__TASK BRIEF__
Go through the data below and copy each line where the word "None" occurs.

Extracted records
══════

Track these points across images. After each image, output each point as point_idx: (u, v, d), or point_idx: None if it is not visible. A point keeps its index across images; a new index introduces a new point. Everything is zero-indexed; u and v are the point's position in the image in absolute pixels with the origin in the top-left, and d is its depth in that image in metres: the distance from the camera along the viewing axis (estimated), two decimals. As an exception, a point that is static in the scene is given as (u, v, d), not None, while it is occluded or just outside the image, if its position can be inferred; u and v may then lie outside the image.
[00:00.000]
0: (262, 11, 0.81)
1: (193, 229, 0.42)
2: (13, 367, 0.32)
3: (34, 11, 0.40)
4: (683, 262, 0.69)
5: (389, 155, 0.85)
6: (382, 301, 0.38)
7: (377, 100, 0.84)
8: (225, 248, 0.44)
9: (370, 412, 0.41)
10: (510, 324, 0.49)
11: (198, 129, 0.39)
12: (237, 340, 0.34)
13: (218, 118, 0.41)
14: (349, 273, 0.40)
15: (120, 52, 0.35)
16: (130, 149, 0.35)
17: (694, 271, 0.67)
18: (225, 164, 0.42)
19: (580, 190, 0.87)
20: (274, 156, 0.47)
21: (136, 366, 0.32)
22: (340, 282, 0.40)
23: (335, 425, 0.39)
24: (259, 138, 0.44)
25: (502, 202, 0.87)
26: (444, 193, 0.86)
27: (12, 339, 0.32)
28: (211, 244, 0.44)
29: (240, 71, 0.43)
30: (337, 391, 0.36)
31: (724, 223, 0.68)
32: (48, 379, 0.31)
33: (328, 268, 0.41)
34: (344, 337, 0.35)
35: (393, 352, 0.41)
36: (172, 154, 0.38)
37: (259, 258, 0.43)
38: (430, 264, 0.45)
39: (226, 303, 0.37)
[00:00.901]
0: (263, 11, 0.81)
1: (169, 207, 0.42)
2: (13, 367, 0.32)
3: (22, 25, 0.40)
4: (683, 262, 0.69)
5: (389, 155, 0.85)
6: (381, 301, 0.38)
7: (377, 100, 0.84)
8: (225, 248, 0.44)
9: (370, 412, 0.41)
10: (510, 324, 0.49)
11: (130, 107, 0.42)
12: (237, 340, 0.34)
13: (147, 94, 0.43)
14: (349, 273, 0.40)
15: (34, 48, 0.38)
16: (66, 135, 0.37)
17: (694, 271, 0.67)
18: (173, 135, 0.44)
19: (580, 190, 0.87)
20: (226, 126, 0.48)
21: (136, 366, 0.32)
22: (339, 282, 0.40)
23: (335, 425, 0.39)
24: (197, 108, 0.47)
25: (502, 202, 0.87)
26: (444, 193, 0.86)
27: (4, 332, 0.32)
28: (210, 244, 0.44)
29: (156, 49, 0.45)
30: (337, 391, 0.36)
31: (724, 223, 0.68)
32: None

══════

__SOLUTION BELOW__
Track these points across images. After each image, output each point as point_idx: (u, v, d), or point_idx: None if it is not visible. A point keeps its index across images; a new index introduces a new point. Everything is zero-indexed; u and v are the point's position in the image in absolute pixels with the origin in the top-left, and d is its depth in that image in metres: the distance from the camera along the viewing axis (estimated), two decimals. As an exception, a point that is static in the scene is given as (u, v, d), not None, while it is occluded or just outside the image, if its position can be inferred; u and v may then lie outside the image.
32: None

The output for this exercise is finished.